As of Tuesday, 3.4 million acres have been scorched in 31,896 wildfires. That's just 60 percent of the average for the past 10 years and half the acreage burned to date last year.
But thunderstorms with lightning have sparked hundreds of new blazes across California, Oregon, Idaho and Montana, and major existing fires continue to burn in Utah, Arizona, Nevada, Washington and Wyoming. Thousands of homes have been threatened in just the past week.
This is the fifth time in the past decade and the 10th time since 2000 that NIFC has hit Level 5. The last season with this demand for resources was in 2008.

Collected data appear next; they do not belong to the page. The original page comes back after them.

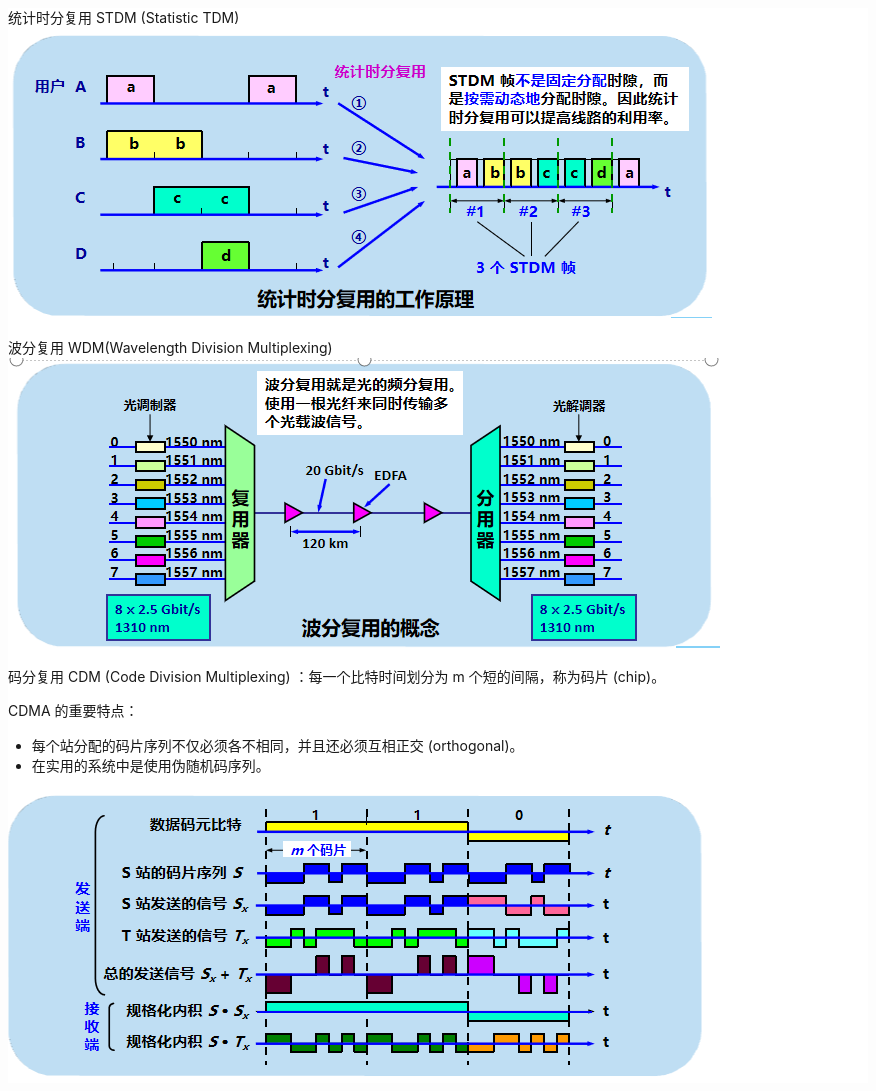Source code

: 统计时分复用 STDM  (Statistic TDM) 
![image-8](/assets/blog_res/2023-10-14-jisuanjijichu3/image-8.png)

波分复用 WDM(Wavelength Division Multiplexing) 
![image-9](/assets/blog_res/2023-10-14-jisuanjijichu3/image-9.png)

码分复用 CDM  (Code Division Multiplexing) ：每一个比特时间划分为 m 个短的间隔，称为码片 (chip)。

CDMA 的重要特点：
- 每个站分配的码片序列不仅必须各不相同，并且还必须互相正交 (orthogonal)。
- 在实用的系统中是使用伪随机码序列。

![image-10](/assets/blog_res/2023-10-14-jisuanjijichu3/image-10.png)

"When we reach PL-5 there are always going to be shortages," says NIFC spokesman Don Smurthwaite. "We can call on the military. We can call on countries that we have mutual aid agreements with. We have contractors out there and we also have what we call the ready reserve, which is people who don't normally fight fire but they are qualified."
Those additional forces may be needed sooner than usual this year because the congressional sequester forced budget cuts that left 700 federal firefighter jobs unfilled.
In fact, NIFC has already called up some of the ready reserves, which numbered 8,000 last year.
"The sequester was a debt, but the wheels are still on and we're moving ahead," Smurthwaite says. "It's always the case where we have more fire and more needs than resources available whether there's a sequester or not ... we make work what is given to us."
The immediate forecast for much of the West calls for conditions conducive to wildfire. The fire season in most of the region typically winds down around Labor Day, except for California, where September and October can be the busiest months.
"We know how to set the priorities. We rely a lot on our experience," Smurthwaite says, "and in the end it always works out."